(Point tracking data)
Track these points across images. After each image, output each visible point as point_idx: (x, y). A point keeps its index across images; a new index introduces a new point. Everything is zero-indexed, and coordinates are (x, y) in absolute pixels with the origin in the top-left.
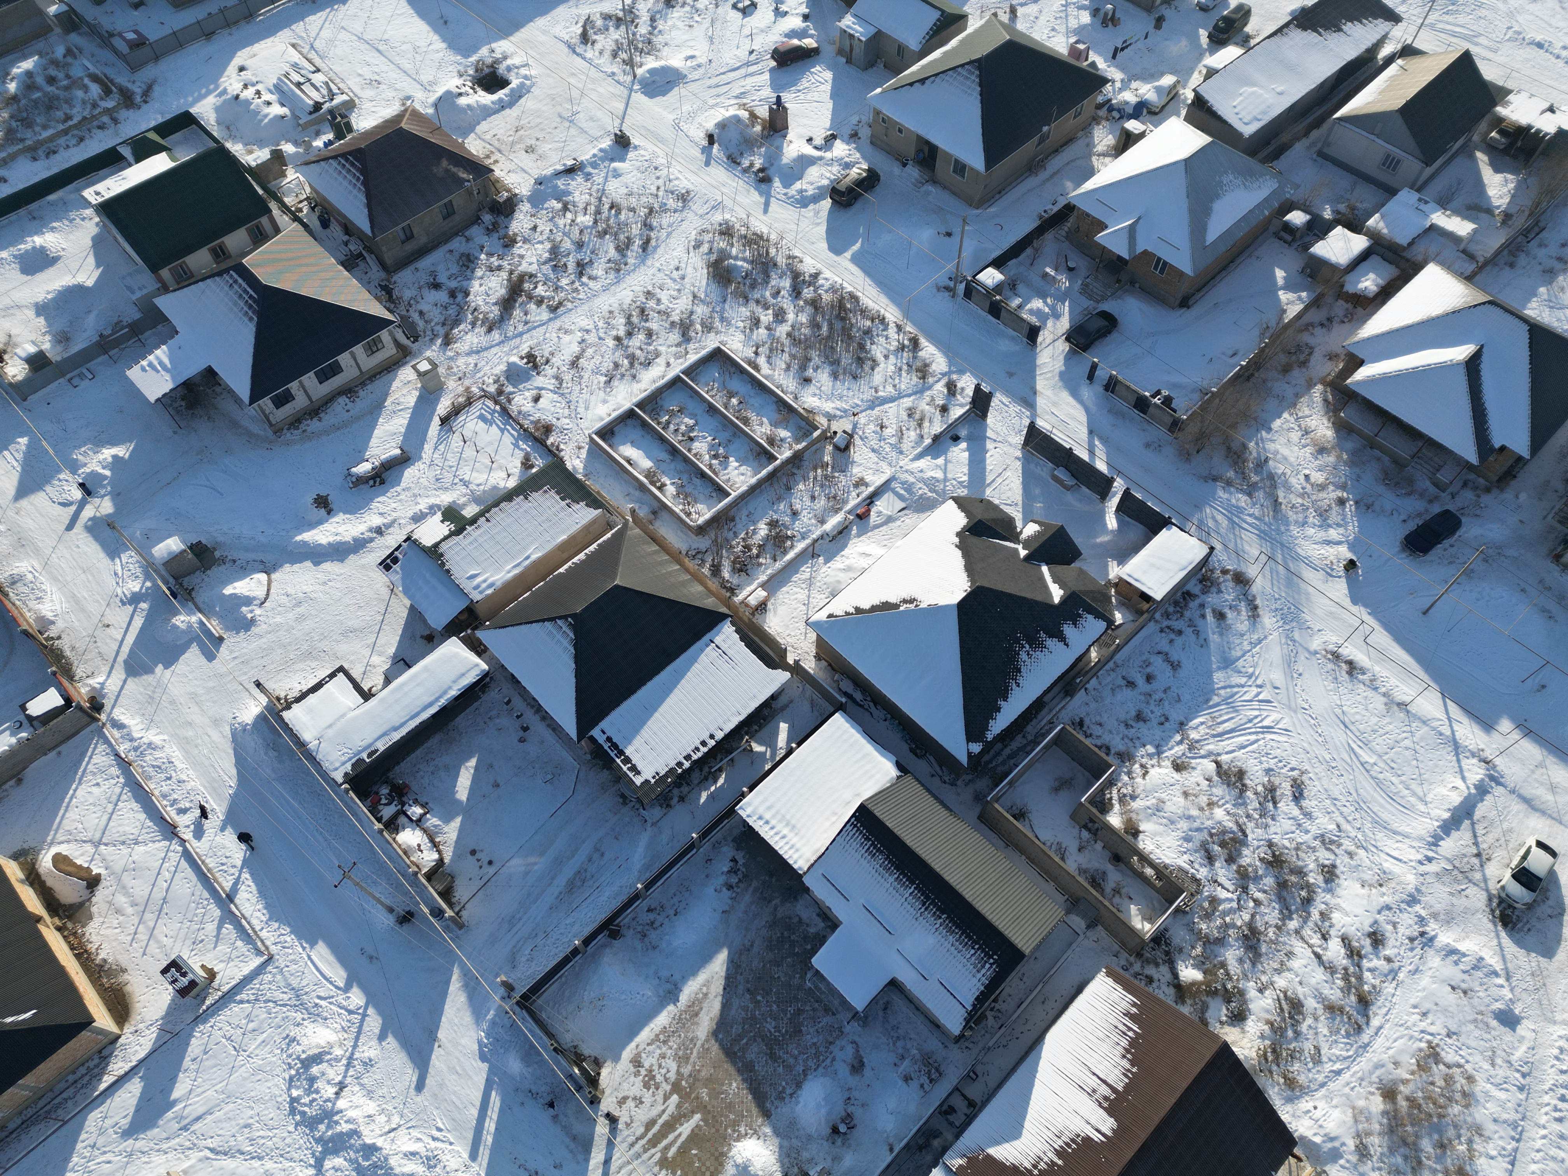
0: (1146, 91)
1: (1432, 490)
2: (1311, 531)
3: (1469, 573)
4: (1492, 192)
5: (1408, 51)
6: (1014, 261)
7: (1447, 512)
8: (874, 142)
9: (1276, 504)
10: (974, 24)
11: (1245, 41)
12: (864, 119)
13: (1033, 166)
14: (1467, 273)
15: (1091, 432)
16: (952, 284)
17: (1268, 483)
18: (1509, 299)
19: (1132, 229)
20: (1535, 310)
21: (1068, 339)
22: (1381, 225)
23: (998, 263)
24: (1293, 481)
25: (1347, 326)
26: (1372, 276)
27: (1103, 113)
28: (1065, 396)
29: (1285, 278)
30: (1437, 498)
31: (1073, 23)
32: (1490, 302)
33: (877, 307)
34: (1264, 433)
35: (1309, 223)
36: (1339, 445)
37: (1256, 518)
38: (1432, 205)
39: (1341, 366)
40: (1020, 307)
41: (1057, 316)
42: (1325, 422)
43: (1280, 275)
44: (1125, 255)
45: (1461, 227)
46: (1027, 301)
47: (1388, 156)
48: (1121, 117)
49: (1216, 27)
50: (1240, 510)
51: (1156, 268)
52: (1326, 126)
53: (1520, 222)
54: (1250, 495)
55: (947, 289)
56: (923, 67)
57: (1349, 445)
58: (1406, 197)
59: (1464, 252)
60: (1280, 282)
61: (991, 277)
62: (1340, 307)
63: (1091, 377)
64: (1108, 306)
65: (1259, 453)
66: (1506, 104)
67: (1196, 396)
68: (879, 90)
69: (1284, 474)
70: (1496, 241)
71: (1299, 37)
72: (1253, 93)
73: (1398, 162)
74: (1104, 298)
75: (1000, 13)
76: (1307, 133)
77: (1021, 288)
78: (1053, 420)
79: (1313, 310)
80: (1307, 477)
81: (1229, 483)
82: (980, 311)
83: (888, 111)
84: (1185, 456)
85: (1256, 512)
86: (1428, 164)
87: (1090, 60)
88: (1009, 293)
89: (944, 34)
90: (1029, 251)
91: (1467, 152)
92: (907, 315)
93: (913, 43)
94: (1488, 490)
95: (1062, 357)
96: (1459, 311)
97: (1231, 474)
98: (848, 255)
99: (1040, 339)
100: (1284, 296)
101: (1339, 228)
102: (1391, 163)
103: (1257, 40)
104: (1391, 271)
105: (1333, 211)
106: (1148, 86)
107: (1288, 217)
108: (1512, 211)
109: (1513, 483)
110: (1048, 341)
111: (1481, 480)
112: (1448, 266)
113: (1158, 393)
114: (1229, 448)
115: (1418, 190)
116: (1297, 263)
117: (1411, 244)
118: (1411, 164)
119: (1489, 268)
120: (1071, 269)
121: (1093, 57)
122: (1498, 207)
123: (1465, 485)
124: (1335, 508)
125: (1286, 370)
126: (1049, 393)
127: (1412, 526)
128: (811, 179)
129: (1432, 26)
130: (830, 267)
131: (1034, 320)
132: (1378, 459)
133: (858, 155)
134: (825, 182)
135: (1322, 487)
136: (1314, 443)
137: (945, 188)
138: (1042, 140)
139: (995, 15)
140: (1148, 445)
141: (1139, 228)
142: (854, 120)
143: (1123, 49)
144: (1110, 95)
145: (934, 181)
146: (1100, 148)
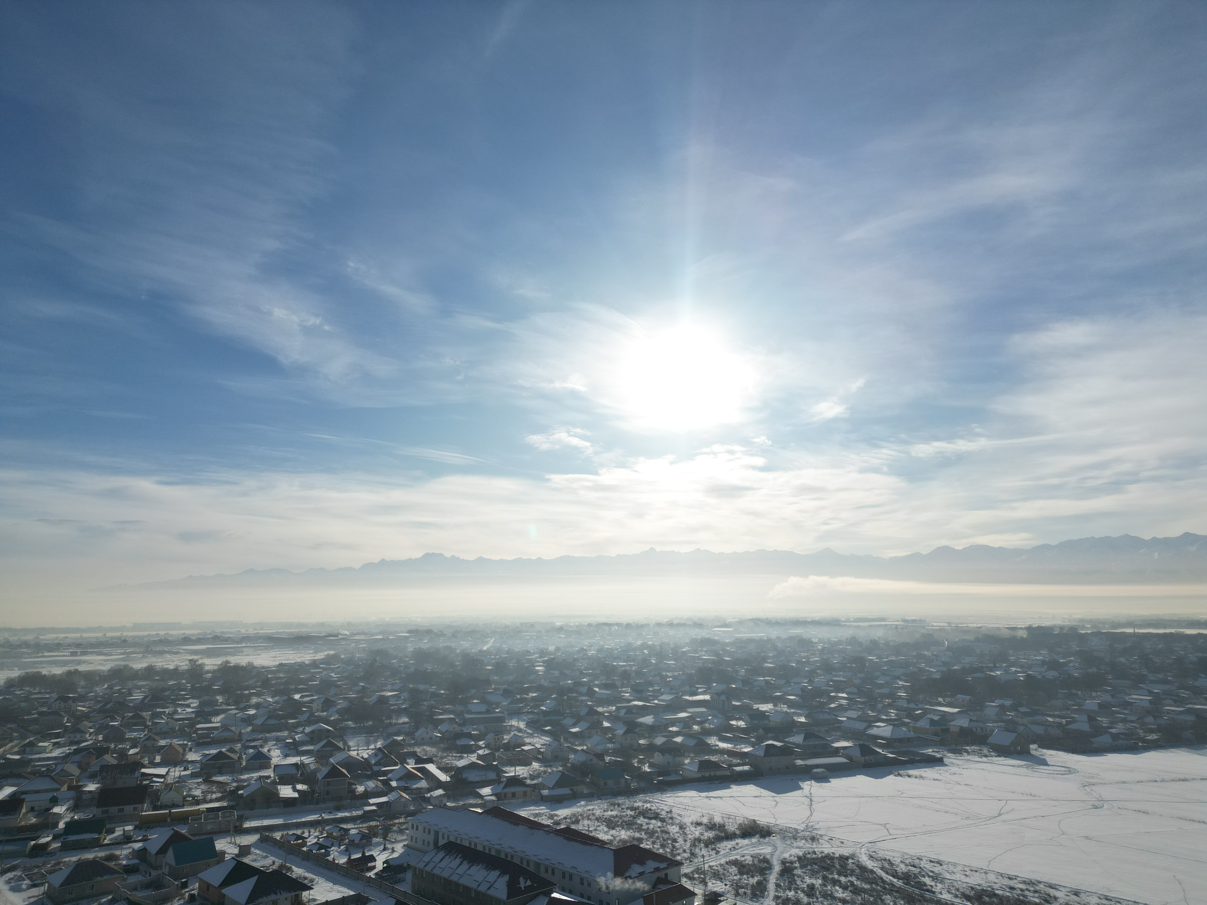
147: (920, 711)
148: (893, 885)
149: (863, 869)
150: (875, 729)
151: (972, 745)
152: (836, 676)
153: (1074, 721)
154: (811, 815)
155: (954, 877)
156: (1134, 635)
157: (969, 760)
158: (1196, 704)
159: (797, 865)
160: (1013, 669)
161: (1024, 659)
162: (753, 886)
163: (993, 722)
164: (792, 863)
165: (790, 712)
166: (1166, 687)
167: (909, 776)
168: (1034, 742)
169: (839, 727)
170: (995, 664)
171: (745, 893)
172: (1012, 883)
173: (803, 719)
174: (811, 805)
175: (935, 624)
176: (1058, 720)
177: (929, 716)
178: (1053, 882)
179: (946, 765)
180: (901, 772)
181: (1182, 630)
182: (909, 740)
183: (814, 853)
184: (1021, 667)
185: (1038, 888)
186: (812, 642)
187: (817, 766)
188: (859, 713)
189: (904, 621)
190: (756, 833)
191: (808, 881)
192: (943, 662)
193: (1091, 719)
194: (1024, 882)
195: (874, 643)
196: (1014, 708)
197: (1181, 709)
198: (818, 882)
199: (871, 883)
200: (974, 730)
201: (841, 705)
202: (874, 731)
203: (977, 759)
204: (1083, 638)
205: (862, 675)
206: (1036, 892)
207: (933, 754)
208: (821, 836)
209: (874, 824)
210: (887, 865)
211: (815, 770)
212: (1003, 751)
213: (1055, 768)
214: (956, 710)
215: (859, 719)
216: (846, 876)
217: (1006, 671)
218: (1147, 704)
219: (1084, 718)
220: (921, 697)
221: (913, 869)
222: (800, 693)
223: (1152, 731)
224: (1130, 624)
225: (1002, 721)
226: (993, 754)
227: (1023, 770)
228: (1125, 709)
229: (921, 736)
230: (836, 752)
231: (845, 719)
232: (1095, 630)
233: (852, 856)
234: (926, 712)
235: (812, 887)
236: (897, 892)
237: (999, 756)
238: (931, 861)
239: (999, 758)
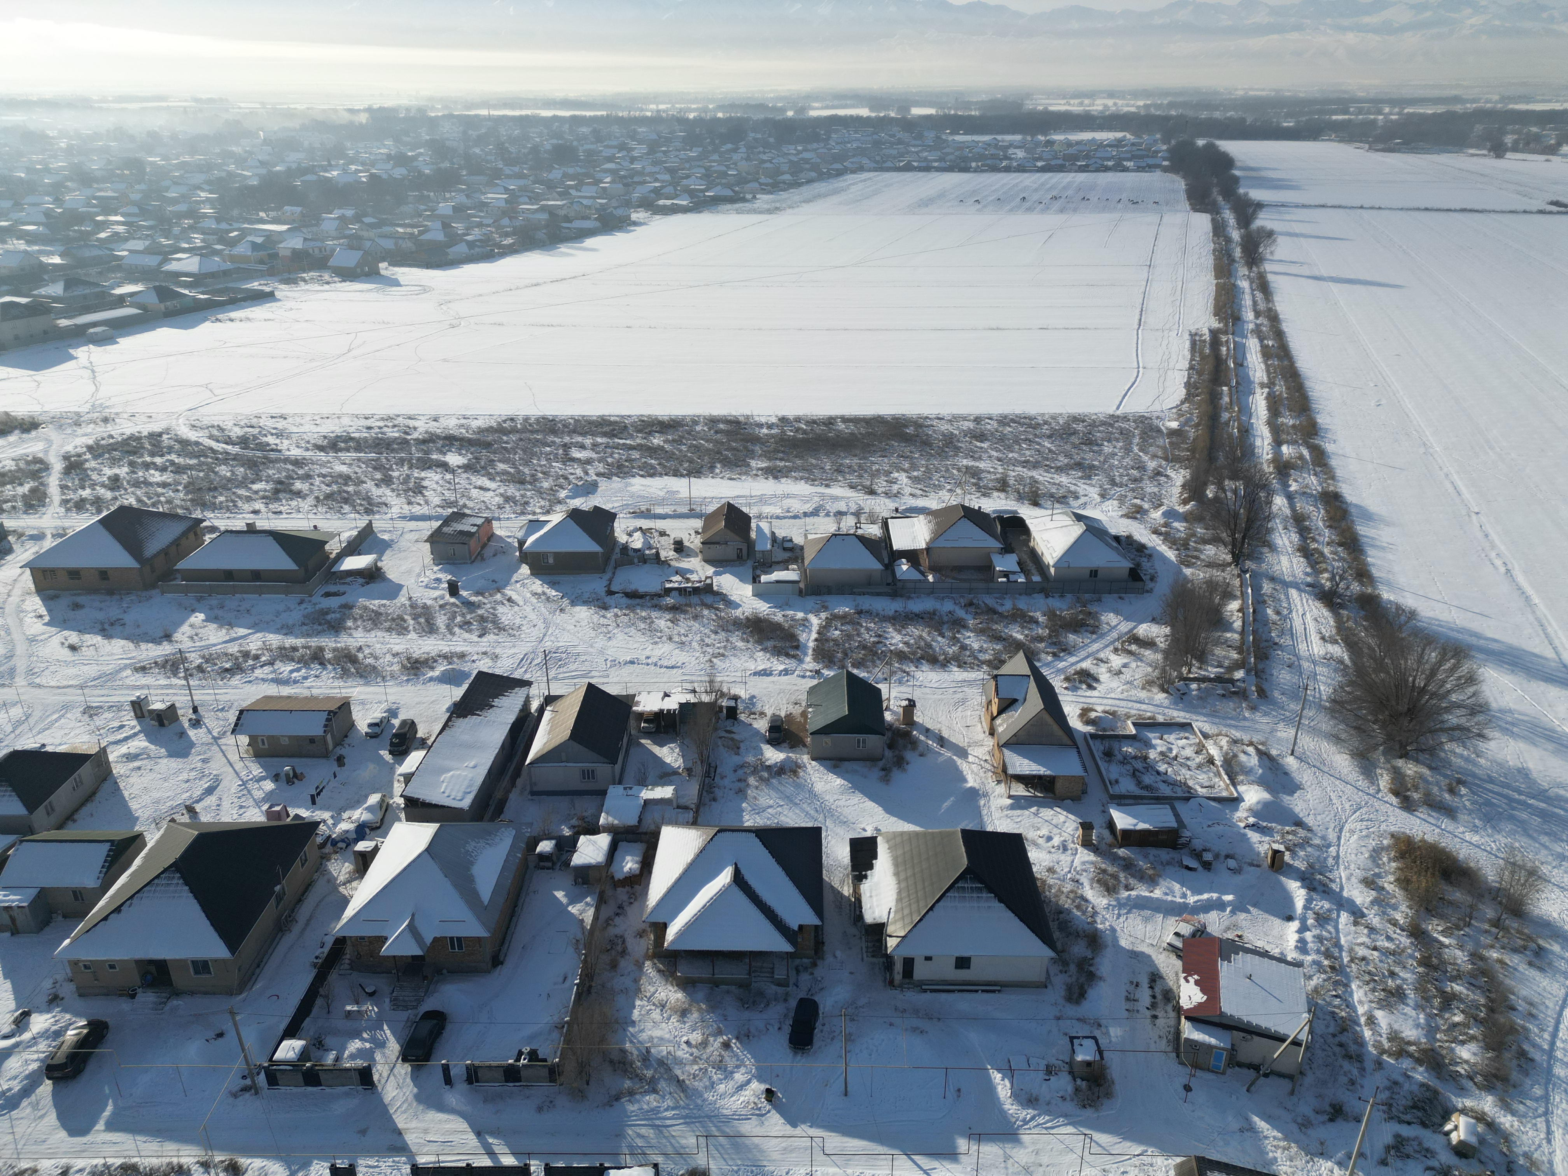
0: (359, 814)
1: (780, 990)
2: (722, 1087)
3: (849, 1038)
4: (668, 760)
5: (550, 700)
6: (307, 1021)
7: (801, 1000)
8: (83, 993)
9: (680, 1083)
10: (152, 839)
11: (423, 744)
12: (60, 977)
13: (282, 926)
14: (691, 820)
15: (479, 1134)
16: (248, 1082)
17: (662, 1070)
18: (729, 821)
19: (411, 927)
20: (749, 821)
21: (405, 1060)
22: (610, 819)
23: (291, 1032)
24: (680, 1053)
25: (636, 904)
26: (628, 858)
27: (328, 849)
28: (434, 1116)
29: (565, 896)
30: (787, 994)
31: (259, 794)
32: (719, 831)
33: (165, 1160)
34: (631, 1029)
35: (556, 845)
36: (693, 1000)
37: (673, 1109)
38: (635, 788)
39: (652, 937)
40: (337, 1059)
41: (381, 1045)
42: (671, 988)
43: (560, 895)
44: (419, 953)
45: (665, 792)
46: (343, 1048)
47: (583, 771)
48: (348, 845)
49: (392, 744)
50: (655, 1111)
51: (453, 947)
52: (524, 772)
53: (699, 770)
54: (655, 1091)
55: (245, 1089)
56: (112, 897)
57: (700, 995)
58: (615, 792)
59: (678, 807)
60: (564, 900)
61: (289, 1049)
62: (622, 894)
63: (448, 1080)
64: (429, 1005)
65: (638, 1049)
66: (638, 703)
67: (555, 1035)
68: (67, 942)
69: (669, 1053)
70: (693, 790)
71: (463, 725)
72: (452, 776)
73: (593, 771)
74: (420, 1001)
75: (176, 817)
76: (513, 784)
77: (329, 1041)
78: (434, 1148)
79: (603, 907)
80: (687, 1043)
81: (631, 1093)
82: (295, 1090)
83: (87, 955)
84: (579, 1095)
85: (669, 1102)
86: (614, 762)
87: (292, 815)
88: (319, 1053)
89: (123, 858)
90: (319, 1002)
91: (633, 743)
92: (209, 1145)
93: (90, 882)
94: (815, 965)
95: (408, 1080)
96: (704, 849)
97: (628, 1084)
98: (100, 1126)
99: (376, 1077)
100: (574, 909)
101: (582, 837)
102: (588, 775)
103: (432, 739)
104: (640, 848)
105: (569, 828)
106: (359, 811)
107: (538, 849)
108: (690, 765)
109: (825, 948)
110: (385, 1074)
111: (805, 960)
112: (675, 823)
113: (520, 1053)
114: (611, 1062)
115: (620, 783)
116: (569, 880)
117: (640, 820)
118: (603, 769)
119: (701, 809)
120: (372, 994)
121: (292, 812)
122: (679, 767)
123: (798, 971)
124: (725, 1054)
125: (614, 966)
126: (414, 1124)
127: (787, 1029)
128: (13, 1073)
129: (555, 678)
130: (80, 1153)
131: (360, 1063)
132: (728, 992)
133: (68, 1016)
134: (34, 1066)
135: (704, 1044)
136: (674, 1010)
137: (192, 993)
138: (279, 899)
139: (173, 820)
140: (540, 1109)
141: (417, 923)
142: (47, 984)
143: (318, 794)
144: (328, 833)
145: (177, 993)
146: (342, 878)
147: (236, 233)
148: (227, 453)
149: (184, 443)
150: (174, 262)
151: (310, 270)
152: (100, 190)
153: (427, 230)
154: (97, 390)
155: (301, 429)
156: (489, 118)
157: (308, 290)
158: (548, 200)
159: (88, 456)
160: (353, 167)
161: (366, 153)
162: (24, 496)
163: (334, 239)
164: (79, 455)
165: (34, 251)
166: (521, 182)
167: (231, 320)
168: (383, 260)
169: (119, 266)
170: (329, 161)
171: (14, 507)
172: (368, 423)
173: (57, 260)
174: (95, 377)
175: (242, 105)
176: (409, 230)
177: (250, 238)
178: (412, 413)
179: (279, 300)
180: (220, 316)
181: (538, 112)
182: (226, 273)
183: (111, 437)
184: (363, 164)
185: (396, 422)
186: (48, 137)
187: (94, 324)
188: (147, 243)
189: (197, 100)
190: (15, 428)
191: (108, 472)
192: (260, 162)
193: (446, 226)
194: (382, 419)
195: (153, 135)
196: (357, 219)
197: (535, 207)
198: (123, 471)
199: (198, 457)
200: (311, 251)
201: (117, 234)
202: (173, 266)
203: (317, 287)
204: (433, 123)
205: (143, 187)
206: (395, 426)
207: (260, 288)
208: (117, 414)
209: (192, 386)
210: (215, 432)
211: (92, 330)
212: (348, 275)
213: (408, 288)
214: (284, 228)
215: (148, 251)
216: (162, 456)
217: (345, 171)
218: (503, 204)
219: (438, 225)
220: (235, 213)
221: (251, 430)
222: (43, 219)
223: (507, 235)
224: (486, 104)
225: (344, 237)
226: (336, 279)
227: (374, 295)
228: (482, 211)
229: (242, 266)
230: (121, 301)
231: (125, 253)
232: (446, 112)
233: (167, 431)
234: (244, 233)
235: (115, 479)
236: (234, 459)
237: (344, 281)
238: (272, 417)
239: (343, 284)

...

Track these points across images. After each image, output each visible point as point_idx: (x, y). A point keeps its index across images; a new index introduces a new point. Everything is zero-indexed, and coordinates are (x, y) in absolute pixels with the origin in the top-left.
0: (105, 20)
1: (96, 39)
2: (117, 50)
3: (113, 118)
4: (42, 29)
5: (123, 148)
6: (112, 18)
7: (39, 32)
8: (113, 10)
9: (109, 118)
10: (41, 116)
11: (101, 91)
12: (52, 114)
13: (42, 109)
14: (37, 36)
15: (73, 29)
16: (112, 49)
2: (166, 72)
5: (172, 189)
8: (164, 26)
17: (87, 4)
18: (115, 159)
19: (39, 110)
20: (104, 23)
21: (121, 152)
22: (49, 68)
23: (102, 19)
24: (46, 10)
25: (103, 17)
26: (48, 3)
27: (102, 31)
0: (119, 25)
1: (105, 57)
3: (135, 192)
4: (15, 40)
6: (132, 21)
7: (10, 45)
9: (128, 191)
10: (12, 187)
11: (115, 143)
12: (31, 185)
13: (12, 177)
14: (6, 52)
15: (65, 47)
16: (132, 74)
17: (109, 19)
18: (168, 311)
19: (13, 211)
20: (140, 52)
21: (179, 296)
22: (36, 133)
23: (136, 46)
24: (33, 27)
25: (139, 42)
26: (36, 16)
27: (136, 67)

==

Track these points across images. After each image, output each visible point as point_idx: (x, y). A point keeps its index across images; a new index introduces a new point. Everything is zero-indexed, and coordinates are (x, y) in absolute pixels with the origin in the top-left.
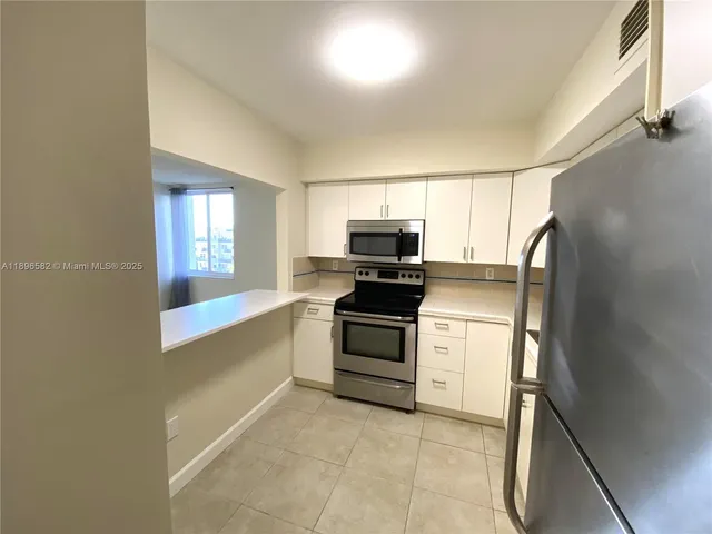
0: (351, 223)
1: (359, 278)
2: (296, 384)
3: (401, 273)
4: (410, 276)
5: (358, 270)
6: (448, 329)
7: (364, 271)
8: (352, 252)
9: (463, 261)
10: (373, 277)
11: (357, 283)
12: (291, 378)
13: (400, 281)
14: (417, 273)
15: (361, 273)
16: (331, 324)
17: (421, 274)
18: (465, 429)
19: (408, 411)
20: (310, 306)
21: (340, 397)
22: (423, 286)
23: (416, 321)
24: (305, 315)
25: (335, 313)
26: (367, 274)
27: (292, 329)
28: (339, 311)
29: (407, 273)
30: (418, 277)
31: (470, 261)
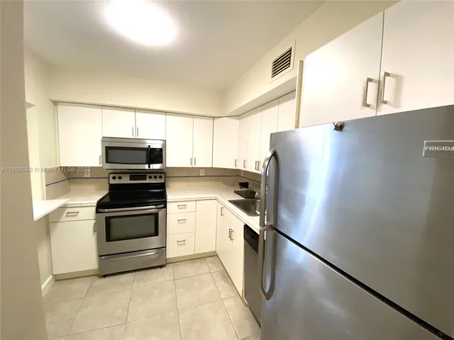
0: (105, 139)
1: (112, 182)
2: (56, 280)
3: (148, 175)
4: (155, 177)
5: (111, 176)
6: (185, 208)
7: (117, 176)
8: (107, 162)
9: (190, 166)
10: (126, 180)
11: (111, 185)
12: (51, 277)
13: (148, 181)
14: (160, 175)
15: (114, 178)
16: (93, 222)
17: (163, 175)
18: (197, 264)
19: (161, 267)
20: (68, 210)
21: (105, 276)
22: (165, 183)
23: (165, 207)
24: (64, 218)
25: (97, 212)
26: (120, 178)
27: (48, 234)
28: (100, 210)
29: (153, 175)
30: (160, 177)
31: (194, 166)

> _Activity_: Would you copy out exactly the lines above that start at the one containing "87: (1090, 60)" and end at the one containing "102: (1391, 163)", inclusive?

> _Output for this task_:
87: (1090, 60)
88: (1009, 293)
89: (944, 34)
90: (1029, 251)
91: (1467, 152)
92: (907, 315)
93: (913, 43)
94: (1488, 490)
95: (1062, 357)
96: (1459, 311)
97: (1231, 474)
98: (848, 255)
99: (1040, 339)
100: (1284, 296)
101: (1339, 228)
102: (1391, 163)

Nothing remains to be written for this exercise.